Lula tem até 23 de novembro para decidir pela sanção ou veto, total ou parcialmente. O projeto da desoneração foi aprovado de forma definitiva pelo Congresso em 25 de outubro e, desde então, aguarda a sanção presidencial para começar a valer. A medida se estende a 17 setores da economia, entre eles construção civil, indústria têxtil e tecnologia da informação.
Segundo deputados e senadores ouvidos pelo R7, um posicionamento divergente do adotado pelos parlamentares traria forte reação do Congresso Nacional. Para o deputado Ricardo Ayres (Republicanos-TO), um dos articuladores da proposta na Câmara, um veto causaria um desgaste desnecessário para o governo com diversos setores econômicos, potencialmente afetando mais de 9 milhões de empregos. "Além disso, pode gerar um atrito com a dinâmica do Congresso Nacional, que aprovou a proposta quase que por unanimidade. Esse cenário prejudicará a relação com o Legislativo e, certamente, dificultará futuras colaborações", avalia.
A relatora da desoneração na Câmara, deputada Any Ortiz (Cidadania-RS), cobra um posicionamento claro do governo. "Se o presidente Lula não sancionar a lei aprovada pelo Congresso Nacional, ele será o único responsável pela demissão de milhares de trabalhadores brasileiros", afirma.
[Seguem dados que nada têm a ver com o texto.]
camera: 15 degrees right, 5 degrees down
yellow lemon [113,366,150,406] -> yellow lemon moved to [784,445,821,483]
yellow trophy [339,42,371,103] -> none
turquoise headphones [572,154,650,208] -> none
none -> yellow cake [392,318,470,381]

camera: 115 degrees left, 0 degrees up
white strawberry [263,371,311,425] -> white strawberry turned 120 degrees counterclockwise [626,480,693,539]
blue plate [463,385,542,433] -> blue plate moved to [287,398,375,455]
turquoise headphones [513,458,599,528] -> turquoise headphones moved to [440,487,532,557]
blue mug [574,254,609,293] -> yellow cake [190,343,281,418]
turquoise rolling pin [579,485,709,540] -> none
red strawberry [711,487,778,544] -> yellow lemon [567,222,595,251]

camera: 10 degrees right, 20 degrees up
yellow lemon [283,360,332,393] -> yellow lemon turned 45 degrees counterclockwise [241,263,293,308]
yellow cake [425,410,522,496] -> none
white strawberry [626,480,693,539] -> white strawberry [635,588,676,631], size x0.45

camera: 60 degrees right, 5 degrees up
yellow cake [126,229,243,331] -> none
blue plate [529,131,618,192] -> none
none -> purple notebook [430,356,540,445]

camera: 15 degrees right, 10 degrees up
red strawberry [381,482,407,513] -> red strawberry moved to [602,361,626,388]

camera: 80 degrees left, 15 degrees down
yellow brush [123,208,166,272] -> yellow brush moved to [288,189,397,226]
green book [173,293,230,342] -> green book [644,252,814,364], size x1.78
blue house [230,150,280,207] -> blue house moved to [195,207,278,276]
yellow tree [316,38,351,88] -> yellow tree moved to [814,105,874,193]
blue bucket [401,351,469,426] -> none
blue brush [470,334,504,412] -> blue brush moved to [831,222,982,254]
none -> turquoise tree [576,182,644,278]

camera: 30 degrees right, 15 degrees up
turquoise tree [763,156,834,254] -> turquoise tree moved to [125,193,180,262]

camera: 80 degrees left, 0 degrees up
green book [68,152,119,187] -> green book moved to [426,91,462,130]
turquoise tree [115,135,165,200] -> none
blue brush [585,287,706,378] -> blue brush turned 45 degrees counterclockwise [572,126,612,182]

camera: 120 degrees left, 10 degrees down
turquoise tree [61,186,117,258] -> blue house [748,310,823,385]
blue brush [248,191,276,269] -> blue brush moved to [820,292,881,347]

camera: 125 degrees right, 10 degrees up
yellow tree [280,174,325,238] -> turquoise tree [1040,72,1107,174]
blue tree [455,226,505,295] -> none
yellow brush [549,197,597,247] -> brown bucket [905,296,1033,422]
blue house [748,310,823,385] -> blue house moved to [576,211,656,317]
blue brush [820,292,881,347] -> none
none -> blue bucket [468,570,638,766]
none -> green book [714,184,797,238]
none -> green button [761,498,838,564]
A indicação da base do governo no Congresso é pela exclusão dos municípios na lista de contemplados com a desoneração. Isso porque o Parlamento aprovou recentemente propostas que asseguram a liberação de recursos para repor o caixa dos entes federativos, de forma a cobrir perdas do ICMS ocorridas em 2022. Com isso, o Executivo ganhou argumento para manter a medida somente para os 17 setores da economia já contemplados.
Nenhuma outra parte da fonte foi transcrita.